Although the Hatley Grove plot was the best kept of the inactive congregations or family cemeteries I have visited in recent weeks, it was also the spookiest. Inevitably, those of us bitten by the genealogy bug will be found hustling about in old abandoned cememteries. I've been in many, but they never loose their ability to creep me out. The worst is take a step in plush grass that sinks a few inches deeper than the previous step.


 An old man dwells there, although he prefers to present a younger version of himself, despite having lived a long life, even by todays standards. He seems very protective of the place, in a kindly way. Bright-eyed and light-haired, he had an easy demeanor and a squarish jaw, like many of the early Whitleys. There was another man there too, who lurked at the edge of the manicured plot. He seemed dark and sulky. It felt as if he didn't belong, slender and bent, like a weathered  twig, he wore a thin,  stubbled jaw and an ominous scowl. He stayed at the back, adjacent to the nearby house, across from the church building.



Leaving Hatley's behind, my next stop was the Ledbetter Family Cemetery. 

Located on the aptly named, Ledbetter Ford Road, this old family burying ground is also easily seen from the road. While not as manicured as the Hatley place, this ancient plot is also tended to and groomed, and sheltered under a small grove of ancient cedars. Located on a rise, off of the road that was probably unpaved a few years back, this is the resting ground of Alfred Ledbetter and his family.


A modern monument has been placed by descendants in front of his original, decaying one.  This area was his plantation, this is where he lived, raised a family, tilled the soil and joined with it in death. Alfred Ledbetter entered 100 acres along Stillwater Creek in 1844, in the newly minted County of Stanly. His entry bordered that of Hezekiah Whitley, and Isham Whitley, which adjoined each other, and Nancy Whitley, after Isham. 




Set among  verdant ferns and grasses, above is the original stone of Alfred Ledbetter's wife, Temperance Jane Tucker Brooks Ledbetter. Previously married to a Brooks, who died in 1829, Tempy married Alfred around 1830, as their first child was born in 1831. 
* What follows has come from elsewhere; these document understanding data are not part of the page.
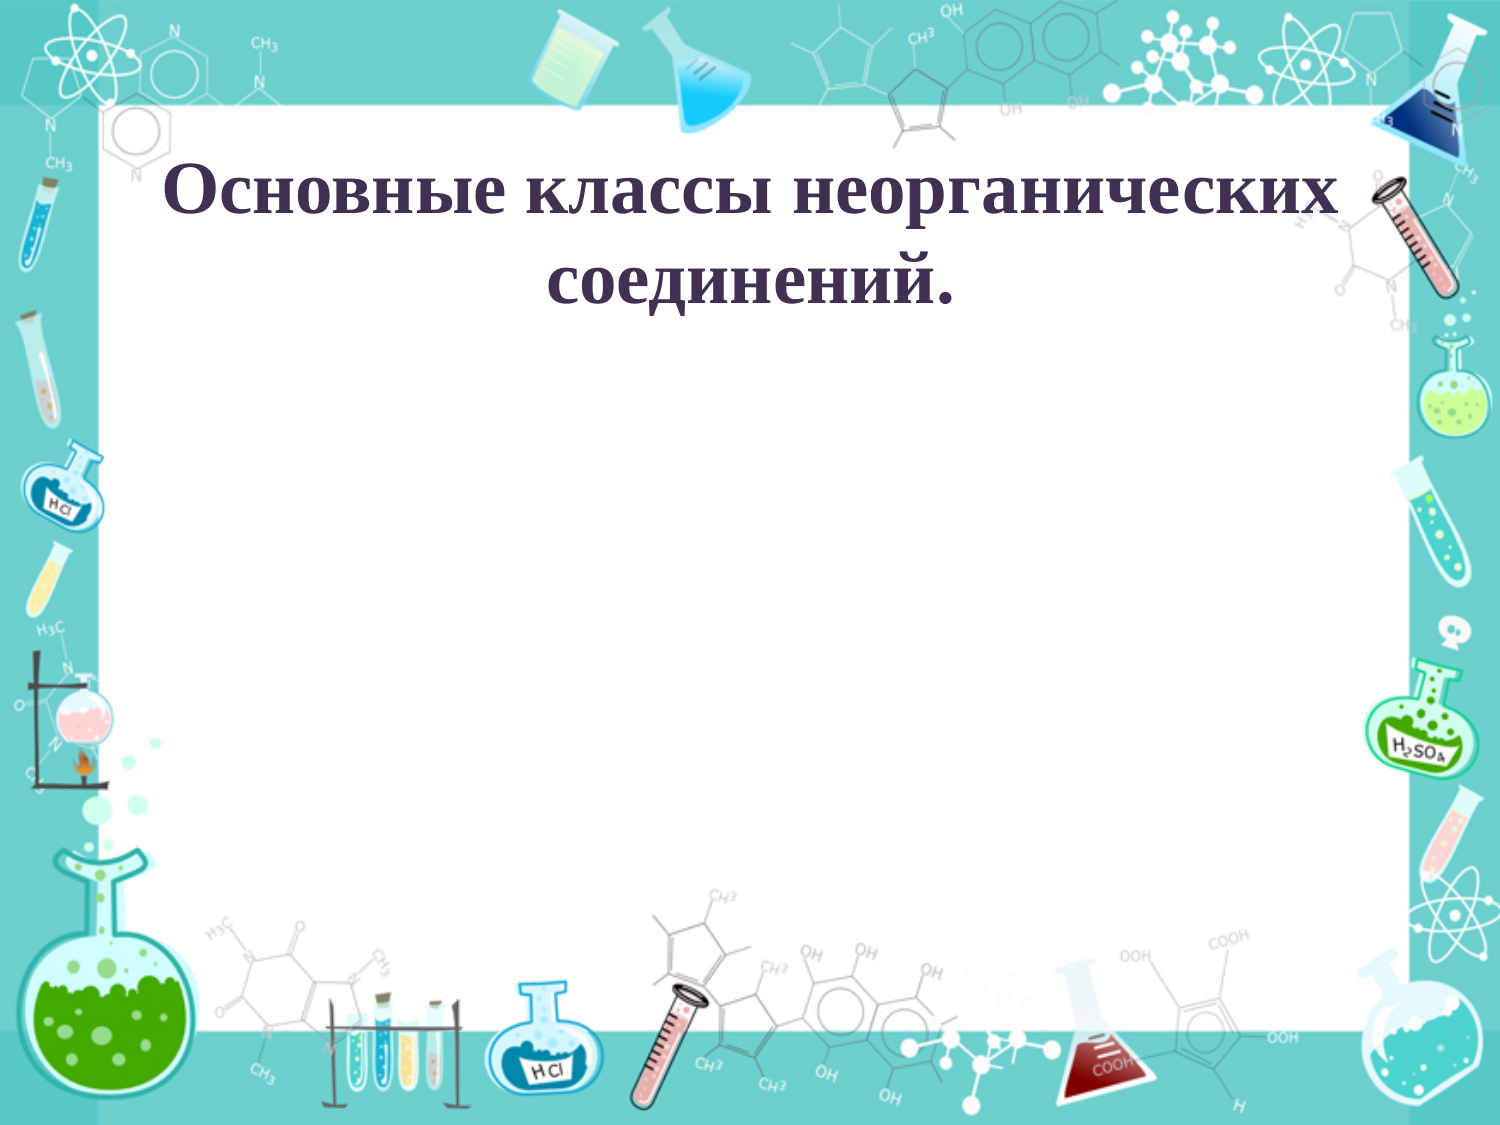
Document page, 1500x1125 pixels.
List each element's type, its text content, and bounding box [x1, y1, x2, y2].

title Основные классы неорганических соединений. [100, 90, 1402, 278]
picture [0, 0, 1500, 1125]
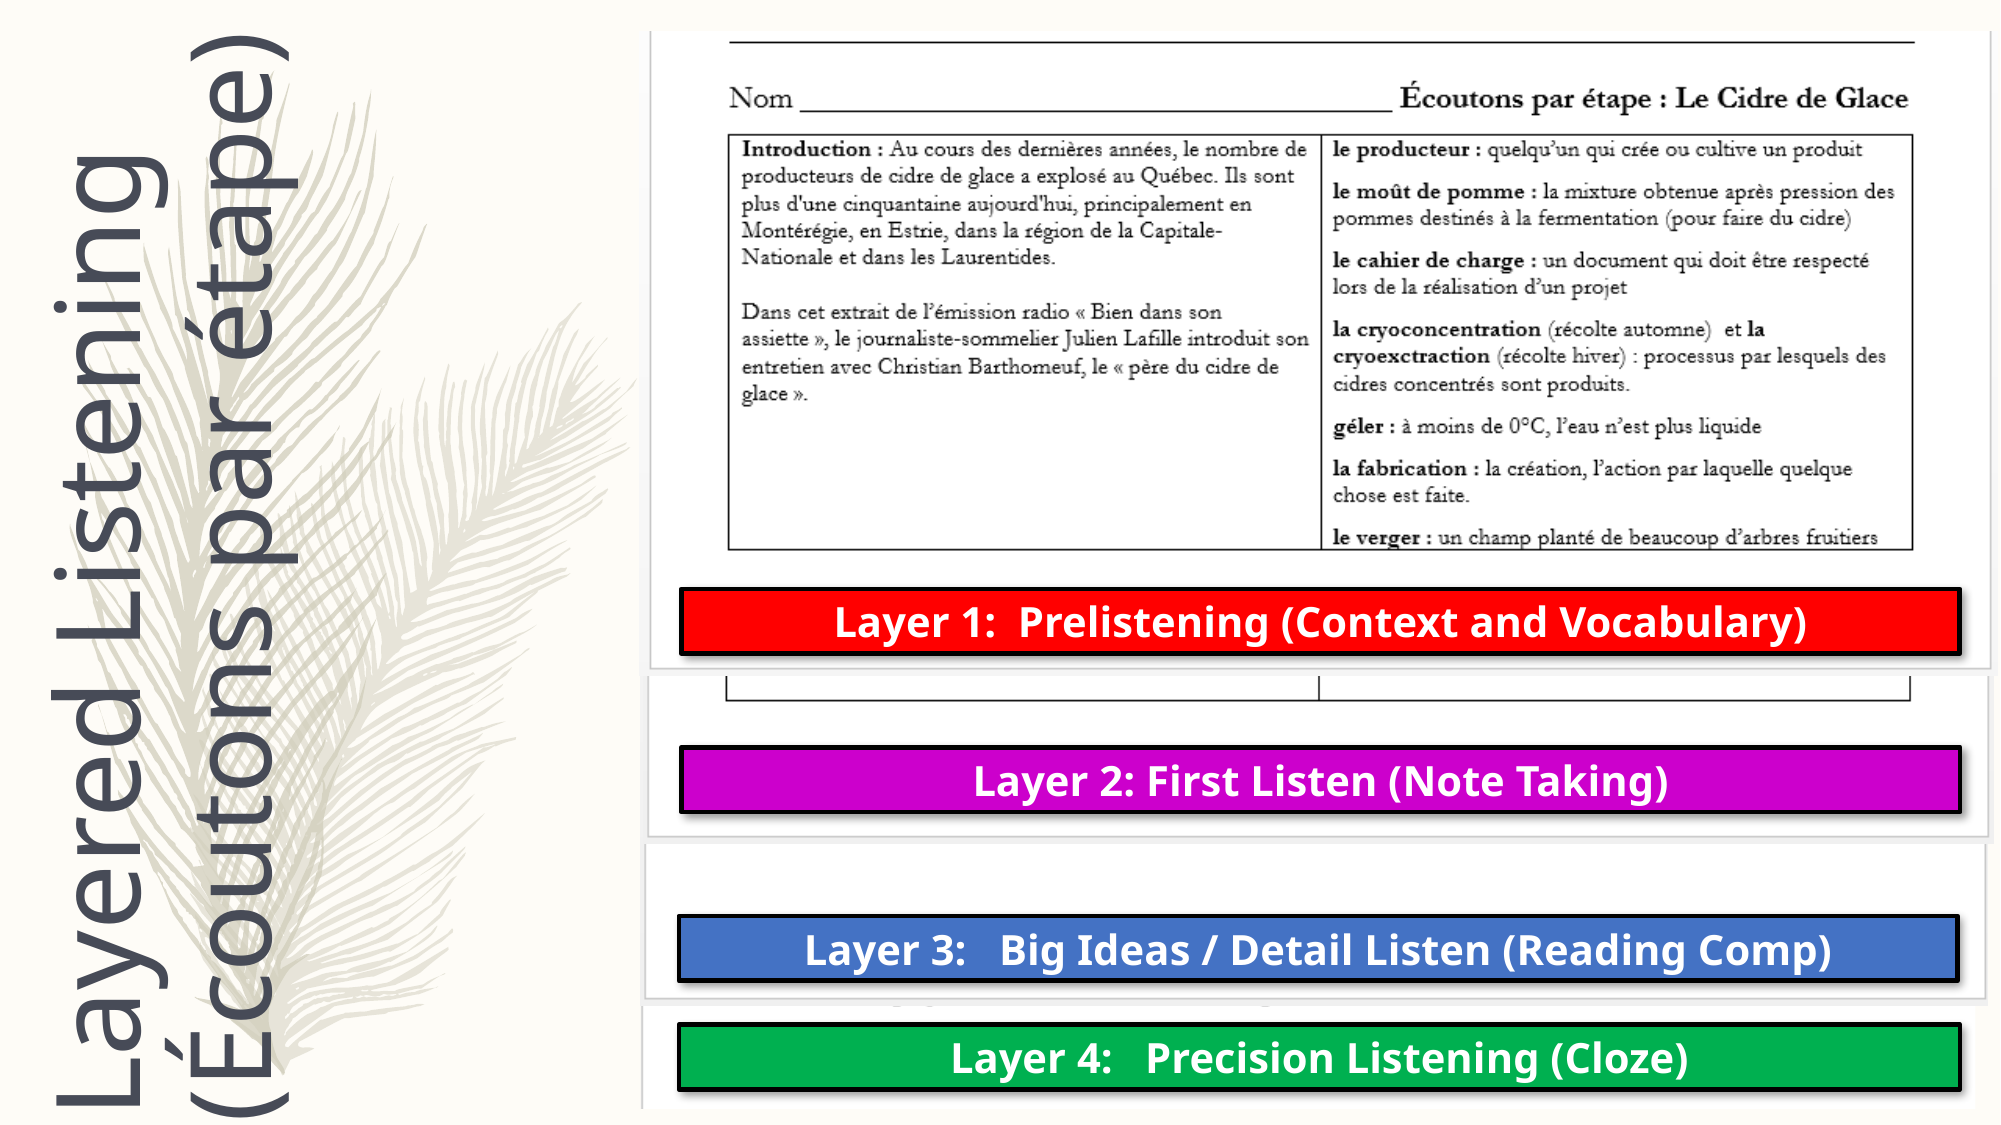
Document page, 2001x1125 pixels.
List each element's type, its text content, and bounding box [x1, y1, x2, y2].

text_box Layered Listening [14, 4, 263, 1125]
picture [639, 30, 1998, 1109]
text_box (Écoutons par étape) [149, 9, 398, 1125]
A beautiful and peaceful resting place in a pastoral setting, the Ledbetter plot dates back to at least the 1840's. A good number of  Brooks are buried here as well, having intermarried into the Ledbetter family. There is also the grave of James Thomas Turner, an unrelated man, who witnessed the Will of Alfred Ledbetter, but died at the young age of 23 before it was probated. I wonder what his connection to the Ledbetters was. Could he have been a farmhand or employee? And what tragic incident ended his young life at the beginning of manhood?


The Ledbetters and the Whitleys lived along the Austin Road, as it existed in that era, a path south to the river and through the Bryant Austin family lands. I am not a Ledbetter, and have no genetic connection to them, but Tolitha Jane Whitley Springer, one of the people I have been researching, lived with them when she was 14 years old, as is seen in the 1870 census. 




The Ledbetter homeplace is still standing, if barely. Above is the front entrance, shared to Alfred's profile by Richard Crotwell. That's a sturdy American build right there. The existence of Alfreds' lands helps me get a sense of where the lands of Hezakiah and Nancy Whitley may have been.



What tales these old conifers could tell, if we could understand their language. How many generations have they seen pass below their branches? How many footprints have their detritus covered up after decades of growth and shed?